The company, which is owned by three local entrepreneurs, made profits during the crisis by switching to exports, selling more than 90 per cent of its output abroad.
Sales of Terra Creta’s branded olive oils were projected to double this year to 3,000 tonnes, partly thanks to increased global demand for high-quality Greek oil following widespread crop failures in Spain and Italy.
But its prospects are once again clouded by uncertainty.
"The worst of what we face is keeping the trust of our clients abroad,” said Constantine Angelopoulos, Terra Creta’s general manager. "Instead of asking about quality and prices, it’s about whether we’ll be continuing in business the day after [Greece leaves the euro].”
"Clients in China even said they won’t be able to work with us if we’re no longer a euro member state,” he added.
Greece’s worsening liquidity squeeze means cash is tight. The Syriza-led government has frozen repayments of value added tax to exporters, while local banks have shrunk lending.
"We had to become self-financing to be able to pay 800 olive farmers cash on delivery,” Mr Angelopoulos said.
The contractor
Work on five toll highway projects across Greece worth almost €4bn will grind to a halt in the next few weeks unless the Syriza-led government stops delaying a €250m payment due to local and foreign construction companies.

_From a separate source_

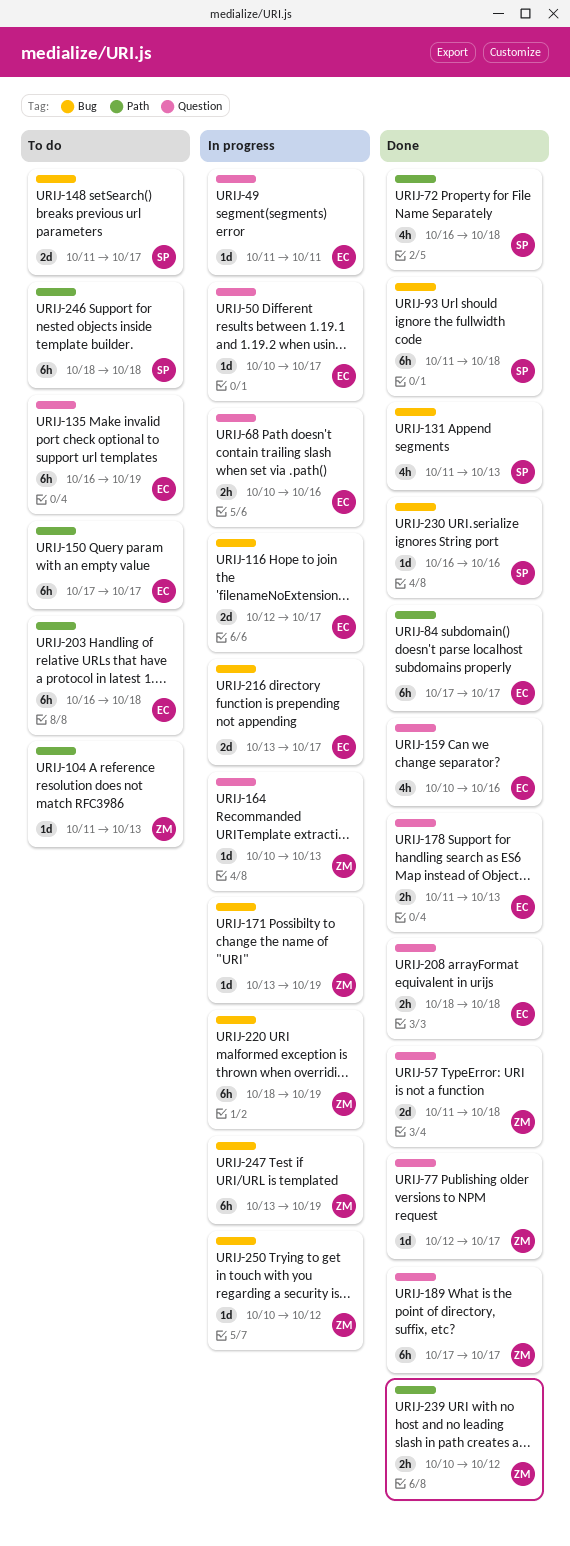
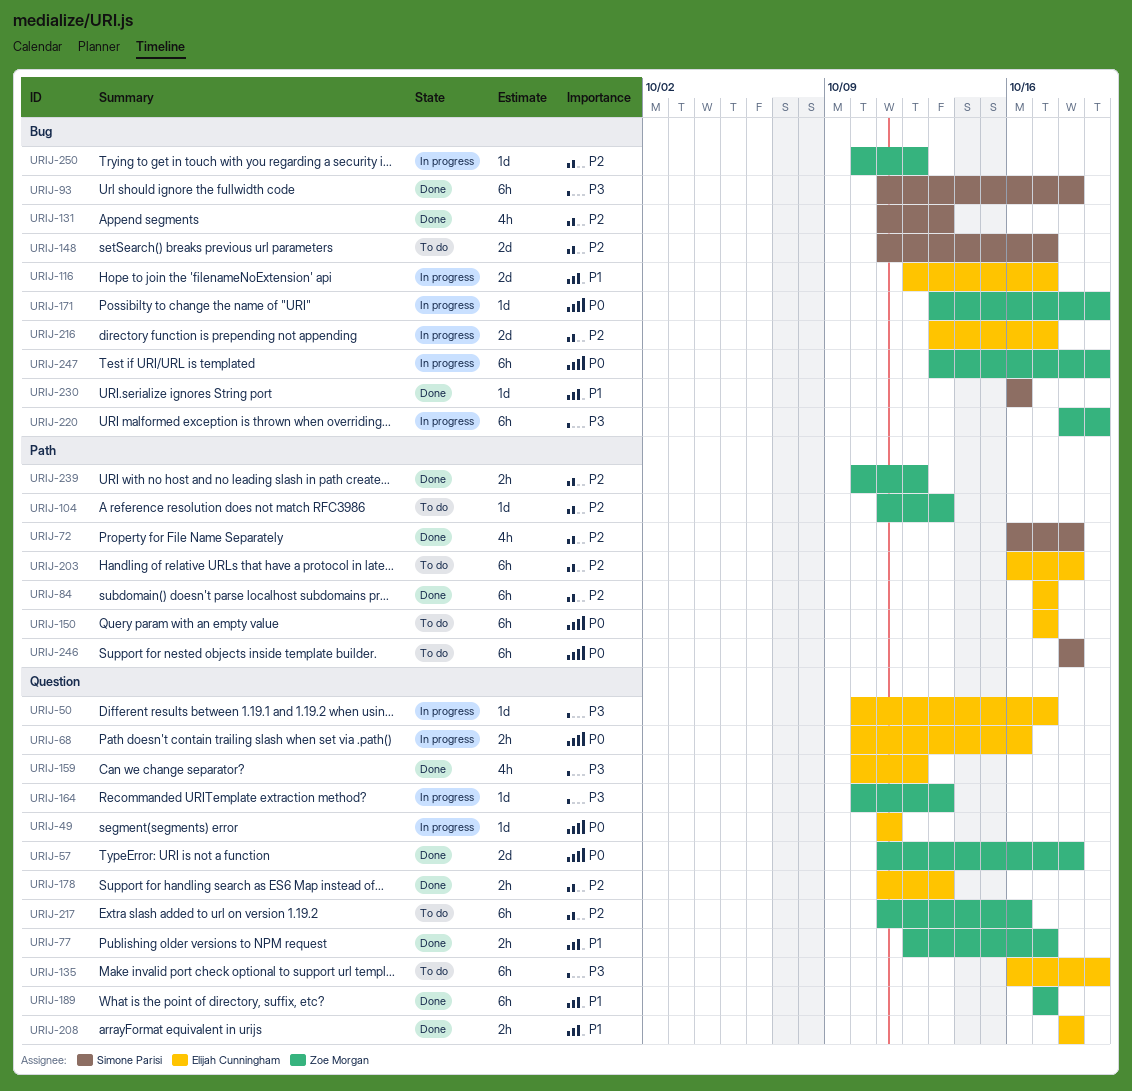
URIJ-77, estimate: 1d -> 2h
URIJ-159, due: Oct 16 -> Oct 12
URIJ-217: none -> present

Almost 10,000 jobs created when the road projects were relaunched two years ago with increased EU funding could be at risk if the government continues to divert infrastructure funds to pay pensions and civil servants’ salaries.
The construction companies depend on regular injections of funding from the public investment budget to cover their cash flow needs, according to George Sirianos, a senior executive at Hellaktor, one of Greece’s three biggest contractors, and president of Steat, an association representing large Greek construction companies carrying out state-funded public works.
"Because of liquidity problems in the banking system contractors are badly squeezed . . . For example, because of [perceptions of] Greek risk we have to pre-pay for specialised material imported from abroad,” said Mr Sirianos.
Several smaller EU-funded construction projects, including five solid waste treatment plants worth €150m to serve the densely populated Attica region around Athens, have been cancelled by Syriza officials and will be retendered.
"Our hope is that once the government achieves an agreement with the EU and the International Monetary Fund and bailout aid resumes flowing, the situation will quickly return to normal,” Mr Sirianos said.